Fig 6.

Alterations in skin innervation can be used to categorize neuropathic pain syndromes of diverse aetiologies. (a) Innervation of the skin serves to protect organisms through normal nociception. Growth factors (e.g. NGF and GDNF) are constantly produced in the skin and transported retrogradely to sensory neurone cell bodies. (b) When cell bodies are lost or nerves cut and cannot regrow (‘static’ denervation neuropathies), reduced cutaneous innervation results in intact sensory fibres being exposed to abnormally high levels of neurotrophins; this hypertrophic microenvironment is known to enhance excitability and promote sprouting. (c) In ‘dynamic’ denervation neuropathies, cyclic metabolic or other types of stress render cell bodies unable to maintain their longest axons.
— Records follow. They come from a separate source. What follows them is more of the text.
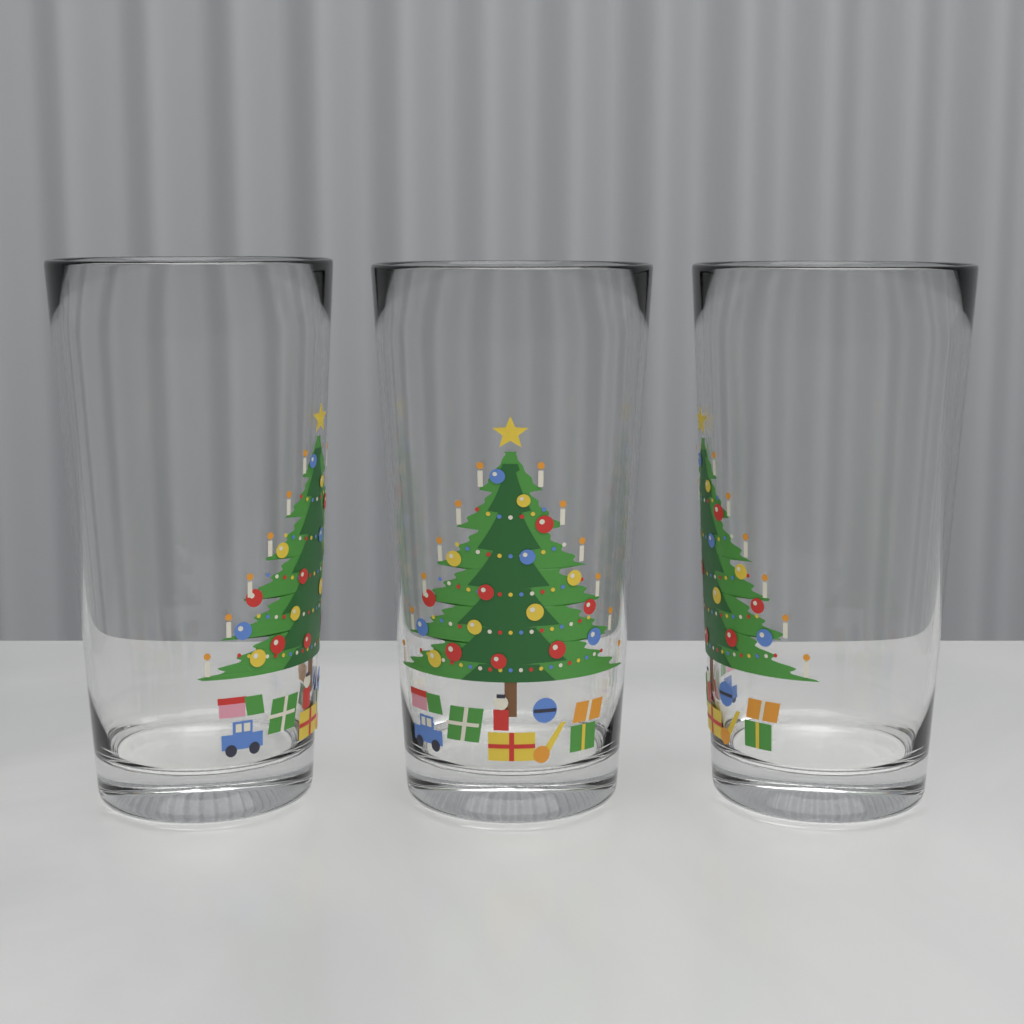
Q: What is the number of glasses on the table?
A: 3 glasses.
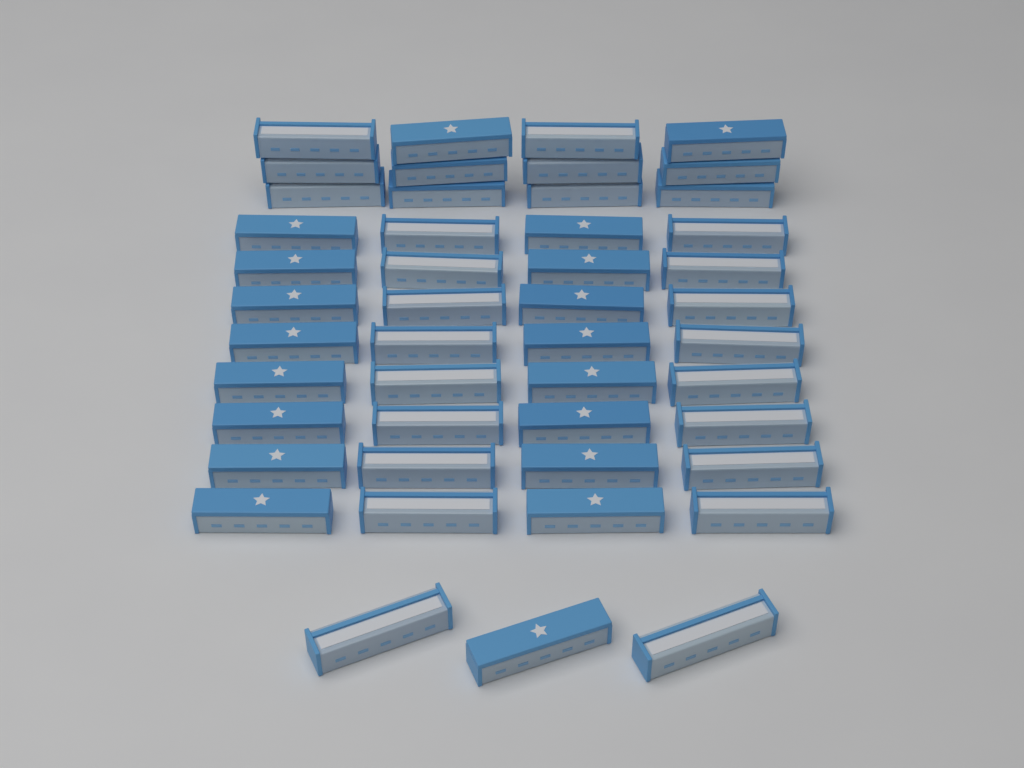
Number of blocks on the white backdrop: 47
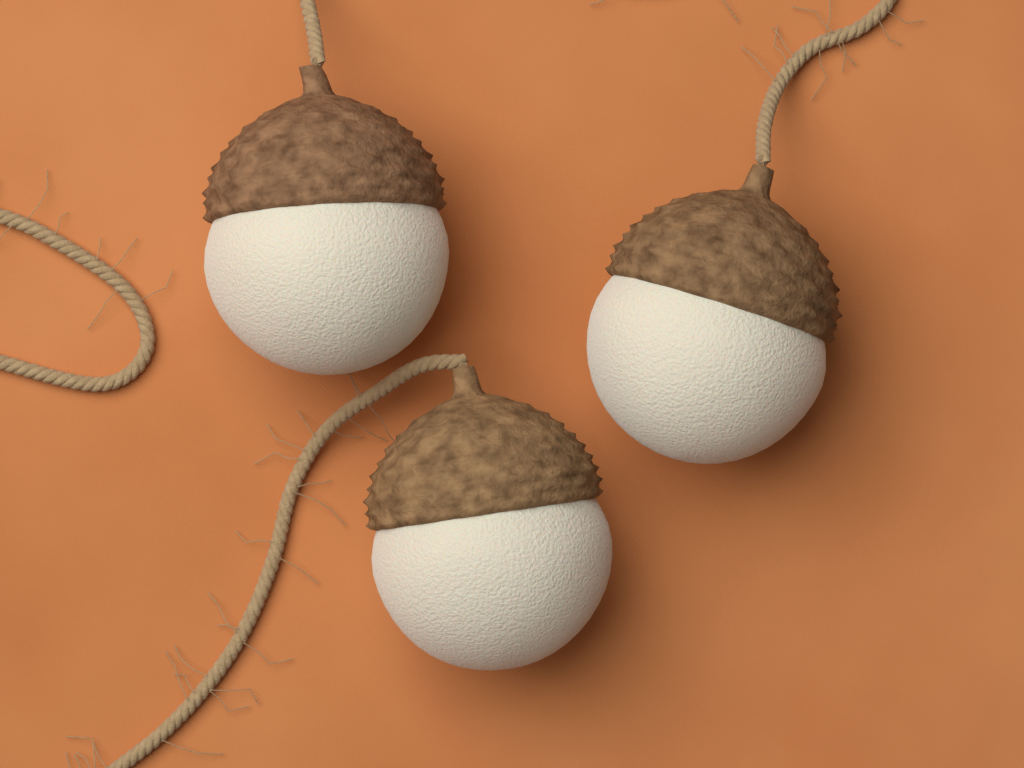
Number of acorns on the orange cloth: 3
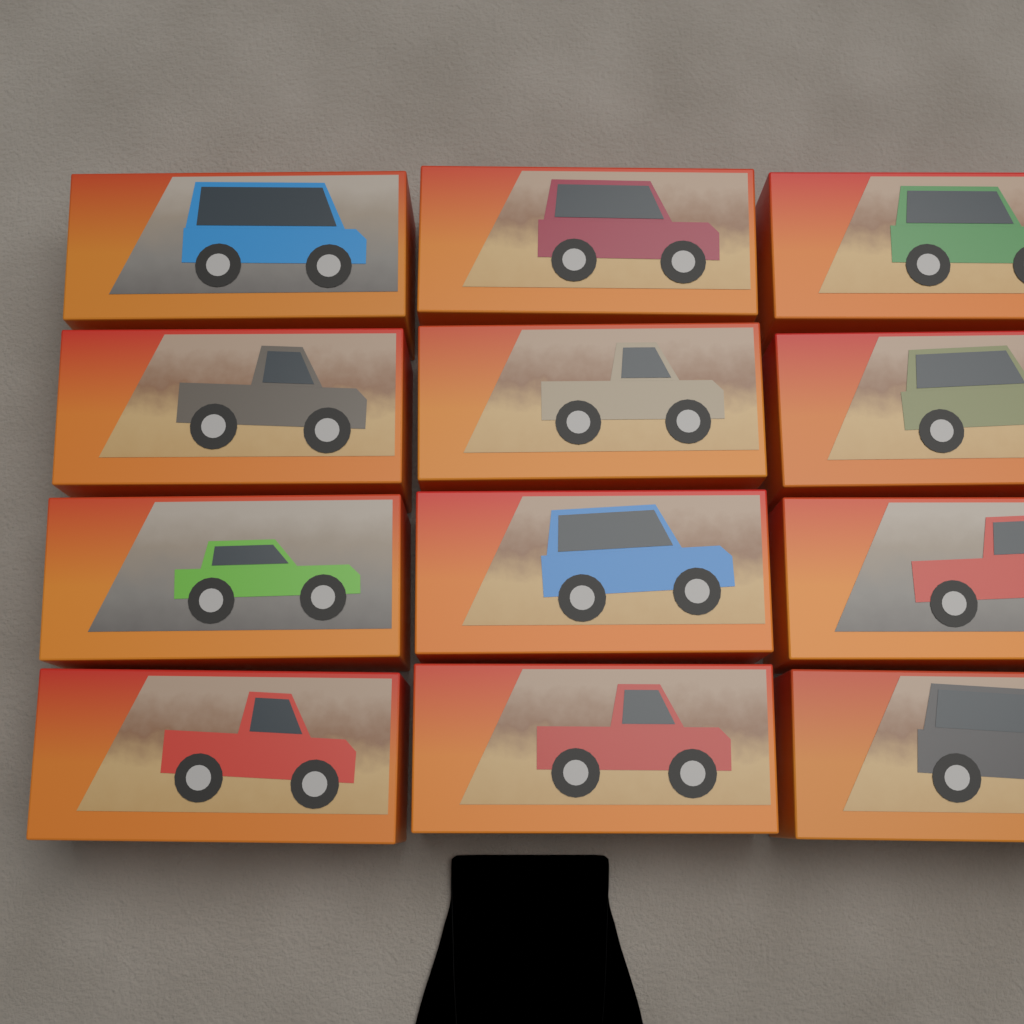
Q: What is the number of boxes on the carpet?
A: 12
During cycles of retraction and regrowth, pro-inflammatory cytokines or other mediators may produce axonal excitation. In addition, intact nerve terminals are subject to a hypertrophic environment. (d) In a class of neuropathies or ‘dynias’ best exemplified by vulvodynia or Gullian–Barré syndrome (GBS), immune system activation (or perhaps other factors) have caused local regions of hyperinnervation by cutaneous nociceptors and these nerve terminals display hyperexcitability.